GIVEN TASK:
Turn the lines of each record below into a numbered list, leaving out blank lines and the pictures.

[Stored entries]
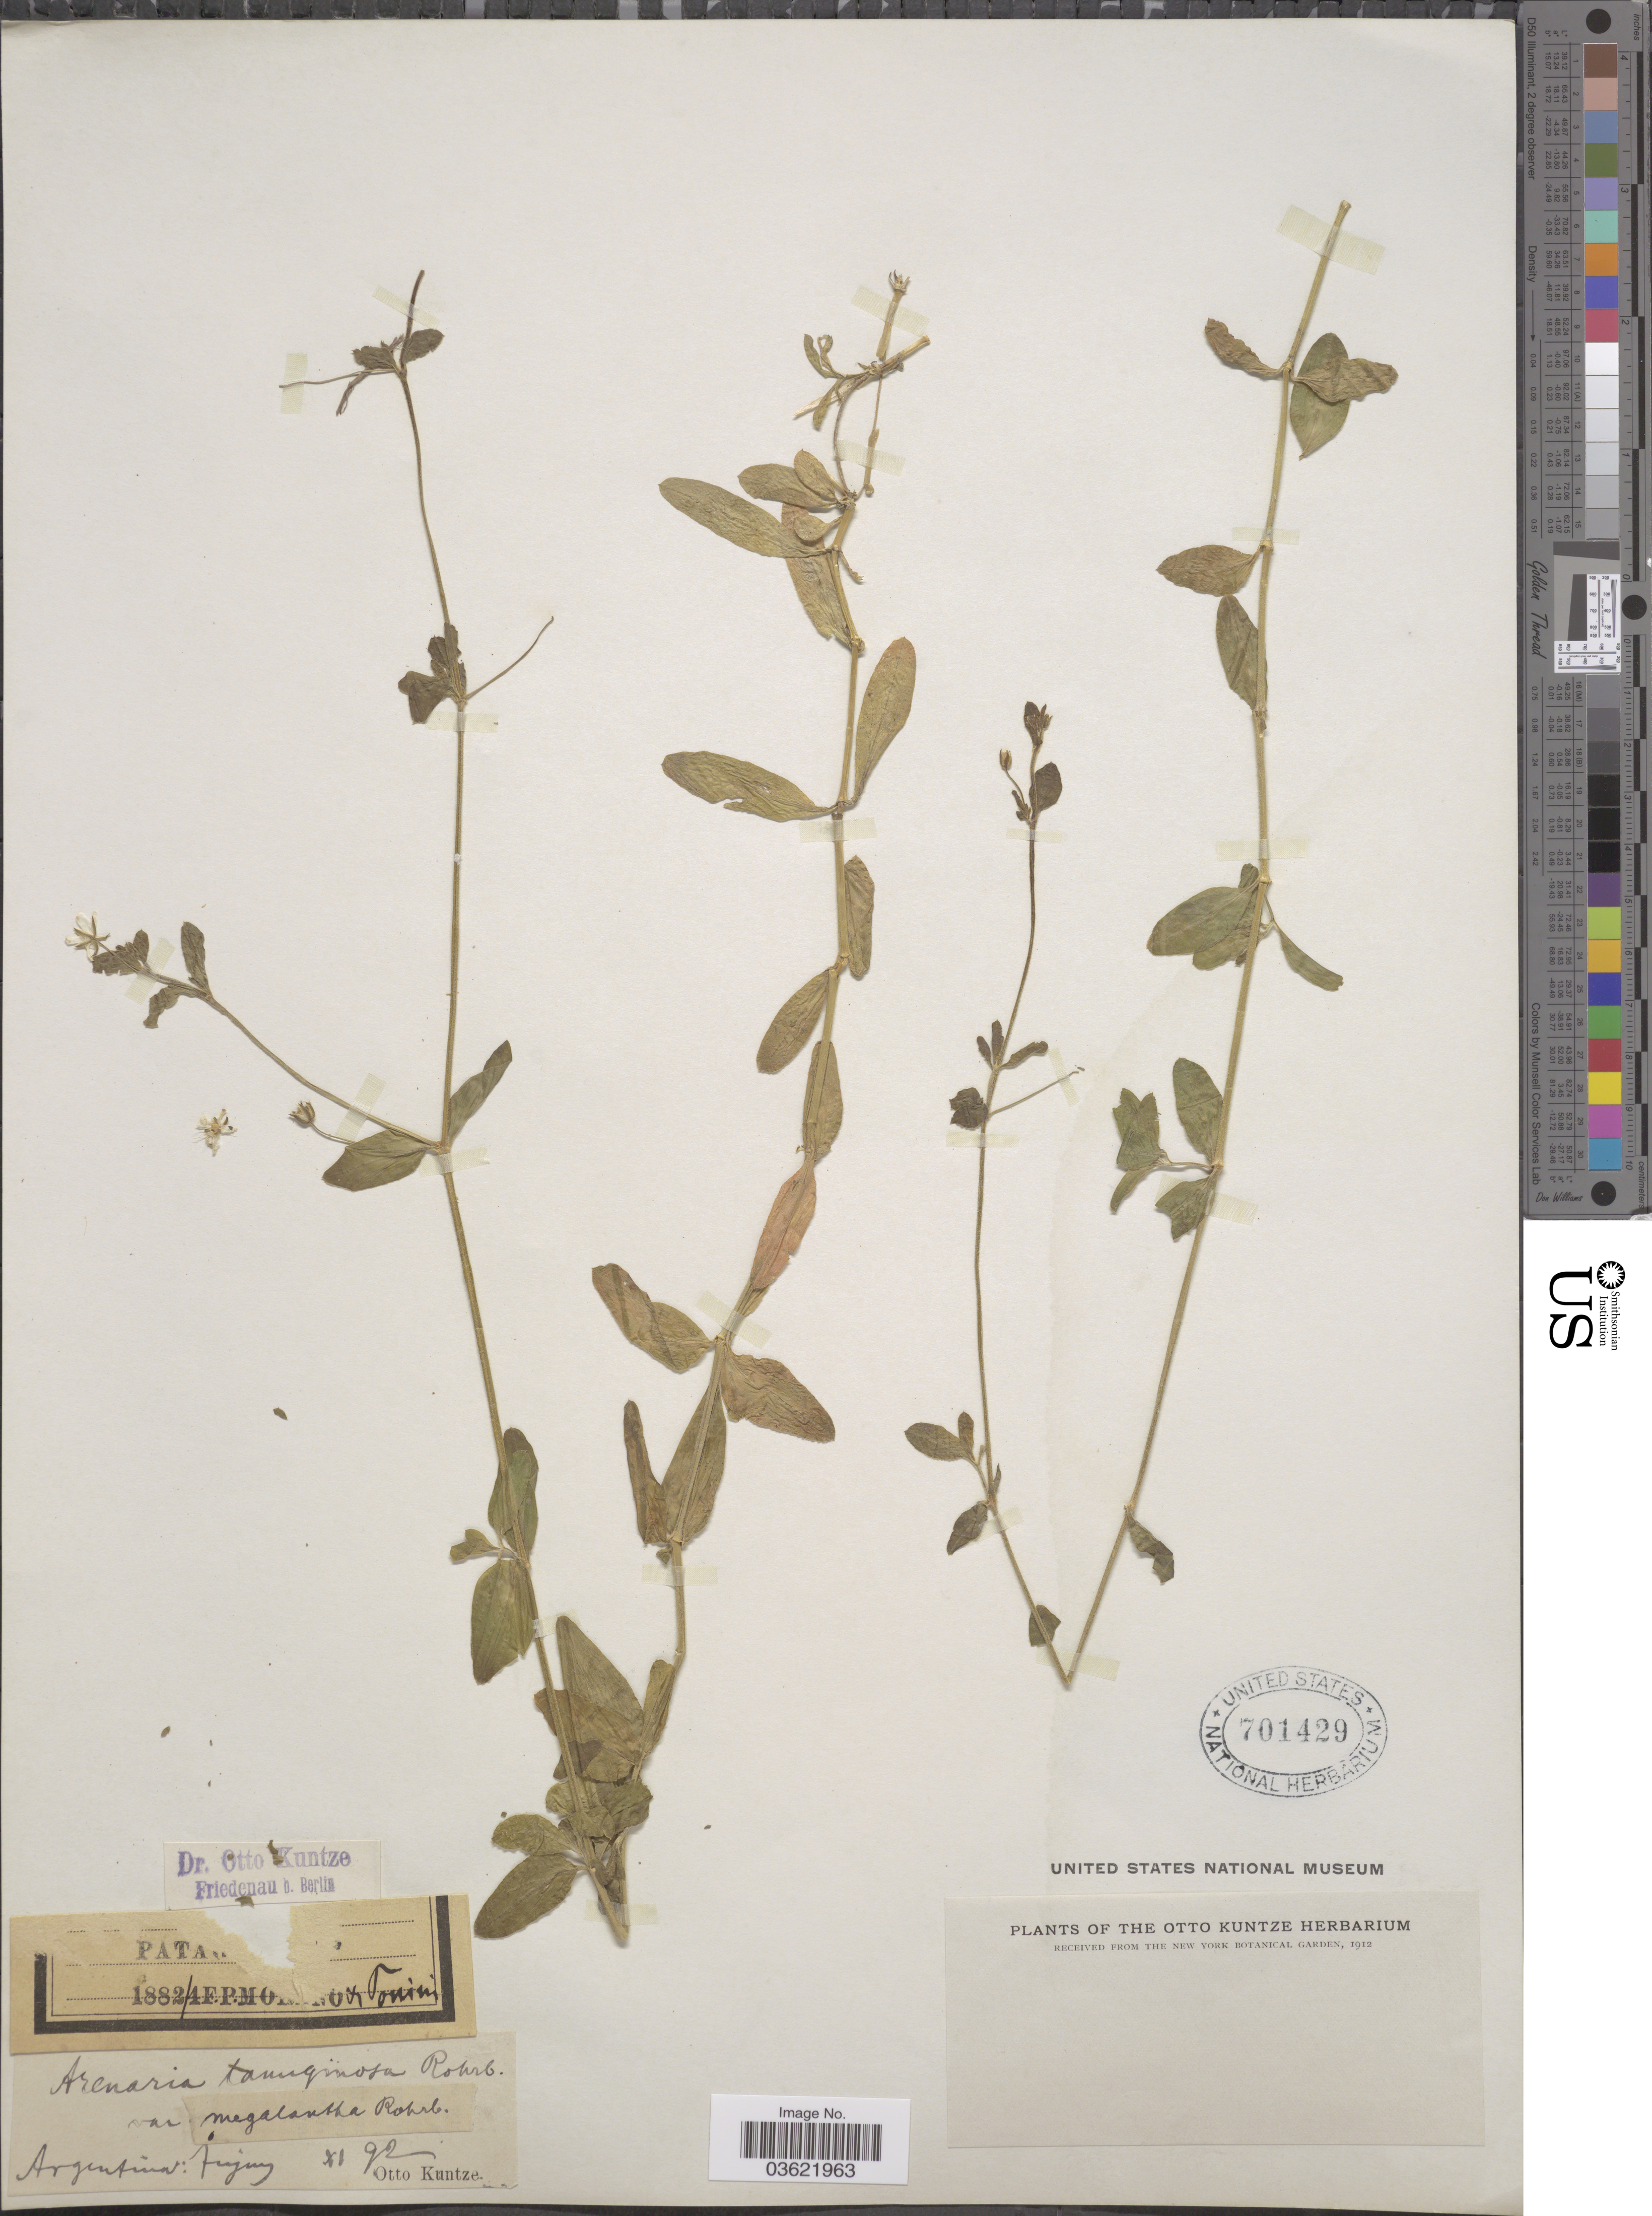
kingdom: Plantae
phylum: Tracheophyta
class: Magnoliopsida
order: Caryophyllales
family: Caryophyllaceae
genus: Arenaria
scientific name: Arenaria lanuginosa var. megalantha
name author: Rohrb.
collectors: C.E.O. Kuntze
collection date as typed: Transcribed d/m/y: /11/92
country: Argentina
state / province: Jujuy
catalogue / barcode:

ANSWER TO THIS PROBLEM:
1. kingdom: Plantae
2. phylum: Tracheophyta
3. class: Magnoliopsida
4. order: Caryophyllales
5. family: Caryophyllaceae
6. genus: Arenaria
7. scientific name: Arenaria lanuginosa var. megalantha
8. name author: Rohrb.
9. collectors: C.E.O. Kuntze
10. collection date as typed: Transcribed d/m/y: /11/92
11. country: Argentina
12. state / province: Jujuy
13. catalogue / barcode:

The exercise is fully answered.